While shares of Seattle-based e-retail behemoth Amazon are up nearly 35% YTD despite big tech's massive sell-off and weaker than expected earnings posted last week, Plano, Texas-based At Home Group stock has underperformed the market in 2018, down 13% versus the S&P 500's roughly flat run through Monday afternoon. 

At Home executes a 100% brick-and-mortar strategy, with its no-frills stores sized at an average of 110,00 square feet. The retailer has gained on a rise in fast fashion for home decor, carrying indoor and outdoor decor products like rugs and furniture, bedding, and kitchen and garden products.
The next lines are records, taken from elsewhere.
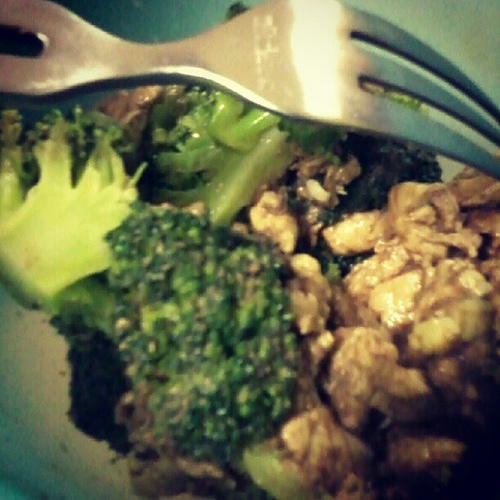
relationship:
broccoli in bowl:
[14, 209, 116, 245] [134, 16, 168, 31]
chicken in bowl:
[359, 270, 397, 386] [134, 16, 168, 31]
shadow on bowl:
[9, 40, 30, 52] [134, 16, 168, 31]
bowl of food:
[134, 16, 168, 31] [138, 164, 300, 278]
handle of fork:
[12, 16, 137, 83] [155, 51, 415, 125]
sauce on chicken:
[294, 277, 326, 297] [359, 270, 397, 386]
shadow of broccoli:
[9, 40, 30, 52] [14, 209, 116, 245]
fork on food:
[155, 51, 415, 125] [138, 164, 300, 278]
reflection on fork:
[307, 107, 351, 108] [155, 51, 415, 125]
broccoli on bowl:
[14, 209, 116, 245] [134, 16, 168, 31]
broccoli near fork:
[14, 209, 116, 245] [155, 51, 415, 125]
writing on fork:
[262, 23, 286, 87] [155, 51, 415, 125]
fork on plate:
[155, 51, 415, 125] [142, 24, 157, 31]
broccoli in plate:
[14, 209, 116, 245] [142, 24, 157, 31]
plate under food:
[142, 24, 157, 31] [138, 164, 300, 278]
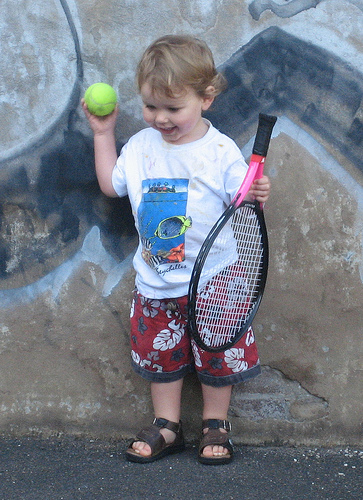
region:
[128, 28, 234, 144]
head of a person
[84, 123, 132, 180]
arm of a person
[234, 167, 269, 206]
arm of a person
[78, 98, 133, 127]
hand of a person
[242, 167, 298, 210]
hand of a person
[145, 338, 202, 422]
leg of a person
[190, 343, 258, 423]
leg of a person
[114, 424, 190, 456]
feet of a person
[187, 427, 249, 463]
feet of a person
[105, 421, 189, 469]
a feet of a person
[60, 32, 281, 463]
Toddler with a tennis racket.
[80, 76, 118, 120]
Yellow tennis ball with stain.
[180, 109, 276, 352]
Black tennis racket with pink handle.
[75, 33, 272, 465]
Small child with brown shoes.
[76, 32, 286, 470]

By working closely with suppliers, the company seeks to bring the newest trends and items into stores. About 40% of products sold by At Home have been available on the market for less than a year, according to CEO and Chair Lee Bird, as cited by Barron's. 

Analysts at Jefferies are bullish on shares of the traditional retailer, writing that At Home's "treasure hunt" feel is hard to replicate online. Analyst Jonathan Matuszewski says the concept is particularly attractive to Millennials, which comprise roughly 30% of At Home's customers and who have the highest income growth in the U.S. as they settle down, buy homes and seek out the latest styles. 
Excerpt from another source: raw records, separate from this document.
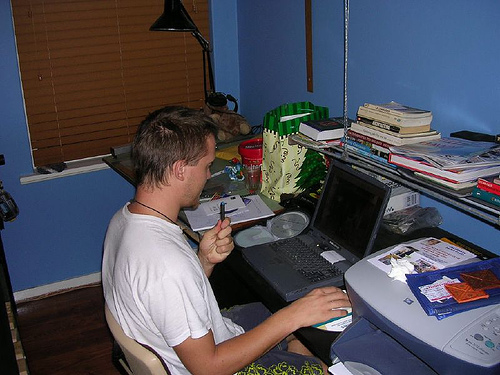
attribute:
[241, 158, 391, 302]
laptop — black, gre ad black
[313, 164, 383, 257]
screen — off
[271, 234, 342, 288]
keyboard — grey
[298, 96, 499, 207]
books — arranged, stacked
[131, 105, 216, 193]
hair — short, brow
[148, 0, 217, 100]
lamp — black, metal, off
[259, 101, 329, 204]
bag — green, yellow, brown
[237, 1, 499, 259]
wall — blue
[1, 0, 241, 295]
wall — blue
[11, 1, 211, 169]
blinds — brown, horizontal, vertical, dark brow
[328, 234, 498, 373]
printer — gray, blue, gre ad blue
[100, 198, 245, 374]
shirt — white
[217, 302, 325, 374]
shorts — gray, green, gre ad lime, gree ad ellow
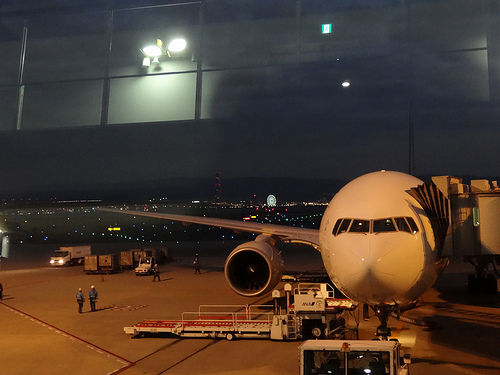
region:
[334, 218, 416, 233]
The cockpit windows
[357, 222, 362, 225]
Reflection on cockpit window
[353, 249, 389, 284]
The nose of the plane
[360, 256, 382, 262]
Reflection on the nose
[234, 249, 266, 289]
The engine of the jet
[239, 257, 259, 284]
Inside the engine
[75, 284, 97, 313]
Two people standing on the ground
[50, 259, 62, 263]
The lights of a truck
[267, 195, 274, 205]
A circular shiny object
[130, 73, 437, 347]
a plane on the ground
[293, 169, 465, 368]
an airplane on the ground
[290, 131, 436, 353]
a white plane on the ground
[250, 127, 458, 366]
a white airplane on the ground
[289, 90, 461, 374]
a large plane on the ground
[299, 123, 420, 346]
a large airplane on the ground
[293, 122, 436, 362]
a passenger plane on the ground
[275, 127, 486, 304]
a large white plane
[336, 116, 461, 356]
a large passenger plane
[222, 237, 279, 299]
front engine of plane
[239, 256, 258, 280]
turbines inside engine of plane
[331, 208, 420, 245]
front windows on plane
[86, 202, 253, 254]
side wing of plane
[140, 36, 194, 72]
two lights shining down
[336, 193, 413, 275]
cockpit of plane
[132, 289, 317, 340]
large long vehicle on tarmac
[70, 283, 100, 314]
two workers standing on tarmac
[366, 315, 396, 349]
wheel on front of plane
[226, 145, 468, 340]
the plane is parked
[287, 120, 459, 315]
the plane is white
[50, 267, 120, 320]
two men are standing together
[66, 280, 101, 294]
the men are wearing helmets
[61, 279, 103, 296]
the helmets are white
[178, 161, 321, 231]
lights in the background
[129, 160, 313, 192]
mountains in the distance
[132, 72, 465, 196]
the sky is overcast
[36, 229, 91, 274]
a white truck is in motion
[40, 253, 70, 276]
the headlights are on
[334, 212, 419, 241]
window of a plane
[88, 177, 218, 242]
wing of a plane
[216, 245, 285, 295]
turbine of a plane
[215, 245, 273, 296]
engine of a plane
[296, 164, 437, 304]
front of a plane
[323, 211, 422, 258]
cockpit of a plane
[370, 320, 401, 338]
wheel of a plane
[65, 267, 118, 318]
person on a ground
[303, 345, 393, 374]
window of a vehicle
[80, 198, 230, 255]
wingspan of a plane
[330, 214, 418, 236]
the cockpit windshield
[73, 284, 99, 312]
two workers have a conversation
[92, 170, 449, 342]
a large white airplane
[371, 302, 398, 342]
airplane landing gear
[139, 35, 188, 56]
two lit spot lights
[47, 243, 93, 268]
moving delivery truck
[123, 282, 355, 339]
movable steps for disembarking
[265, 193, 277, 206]
lit up ferris wheel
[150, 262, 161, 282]
a person walking across tarmac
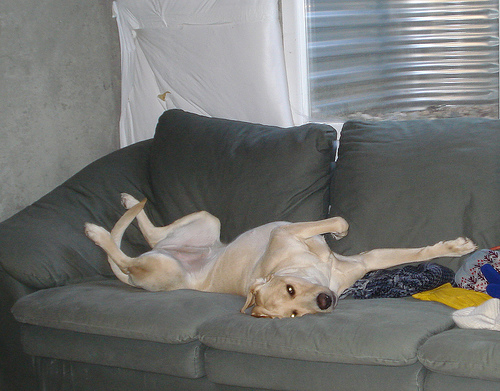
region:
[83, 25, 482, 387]
dog laying on couch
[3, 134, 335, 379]
tan dog on couch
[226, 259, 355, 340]
head of dog laying down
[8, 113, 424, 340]
dog laying on its back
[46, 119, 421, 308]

The Jefferies analyst views At Home as a significant competitive threat against home improvement stores, discounters and other home-decor specialists. 

Meanwhile, the market at large is expected to grow steadily over the next few years. Wells Fargo senior analyst Zachary Fadam expects the home-decor market, estimated at $200 billion in 2017, to grow 2% annually over the next several years. 
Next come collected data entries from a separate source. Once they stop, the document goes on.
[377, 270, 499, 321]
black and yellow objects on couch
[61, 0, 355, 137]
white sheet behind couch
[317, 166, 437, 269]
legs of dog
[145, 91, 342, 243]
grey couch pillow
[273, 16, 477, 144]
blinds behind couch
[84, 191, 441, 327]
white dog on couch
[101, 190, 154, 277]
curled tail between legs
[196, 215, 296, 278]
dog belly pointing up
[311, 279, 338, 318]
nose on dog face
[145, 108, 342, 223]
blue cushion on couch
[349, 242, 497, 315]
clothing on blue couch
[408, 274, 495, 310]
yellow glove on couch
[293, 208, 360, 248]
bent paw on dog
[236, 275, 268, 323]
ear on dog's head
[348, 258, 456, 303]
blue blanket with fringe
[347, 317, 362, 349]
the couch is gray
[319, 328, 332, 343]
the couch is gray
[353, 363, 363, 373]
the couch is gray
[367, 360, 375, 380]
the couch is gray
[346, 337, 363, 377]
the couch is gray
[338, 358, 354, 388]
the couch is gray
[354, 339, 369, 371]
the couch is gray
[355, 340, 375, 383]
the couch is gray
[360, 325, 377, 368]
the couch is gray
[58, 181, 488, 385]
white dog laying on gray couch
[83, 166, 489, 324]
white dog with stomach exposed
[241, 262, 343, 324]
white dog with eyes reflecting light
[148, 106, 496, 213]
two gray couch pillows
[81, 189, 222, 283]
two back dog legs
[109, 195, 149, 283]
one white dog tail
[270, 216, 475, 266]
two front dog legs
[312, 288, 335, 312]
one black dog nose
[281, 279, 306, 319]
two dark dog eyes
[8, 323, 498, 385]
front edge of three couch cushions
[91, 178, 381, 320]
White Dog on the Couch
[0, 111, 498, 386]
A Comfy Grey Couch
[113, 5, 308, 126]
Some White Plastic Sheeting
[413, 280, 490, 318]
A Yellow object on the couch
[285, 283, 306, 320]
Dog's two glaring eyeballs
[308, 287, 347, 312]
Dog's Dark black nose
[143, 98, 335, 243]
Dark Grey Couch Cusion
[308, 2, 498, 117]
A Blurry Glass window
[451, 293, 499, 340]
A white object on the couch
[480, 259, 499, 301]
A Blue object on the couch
Big Box Retailer to Withstand Tariffs, Home Building Headwinds

Moving forward, while $1.7 billion At Home still represents a small percentage of the market, with $1.1 billion in sales over four quarters and little brand recognition, its opportunities for growth are significant. Bird says the retailer could eventually have over 600 stores in the U.S., up from its 170 current locations. As At Home hikes its marketing spend, targeted at 3% of sales in 2019, it should grow its brand recognition from 11% currently, to catch up to Target Corp. (TGT) at 41% and TJX's (TJX) Home Goods at 32%, noted Jefferies. 

Bulls are also upbeat on At Home's Insider Perks loyalty program. The company's answer to Amazon Prime raked in 2.7 million members in its inaugural year. 

At Home has posted 17 consecutive quarters of top-line growth of at least 20%. The Street is targeting for 23% sales growth this year, including new store openings, and a 22% rate in 2019. 

While bears continue to cite tariffs and a down cycle in the homebuilding space, Bird says duties won't have a material impact on earnings in the current or next fiscal year. Jefferies, which sees shares gaining nearly 78% to reach $47 within 12 months, says suppliers will be willing to cut prices and "swallow a chunk of the tariffs," given At Home is "one of their fastest-growing accounts." 

Value focus and low prices should hedge against an economic downturn, noted Bird. Wells Fargo bulls agree, citing At Home's price to forward earnings multiple of 18 times, over 50% lower than other high-growth retailers including Ollie's Bargain Outlet Holdings (OLLI), Five Below (FIVE) and National Vision Holdings (EYE). 

Craig Hodges, portfolio manager at Hodges Small Cap fund, views HOME's recent weakness as "a complete overreaction," writing that, "as an investment manager, these are the kind of things you want...to get a second chance at these high-growth companies."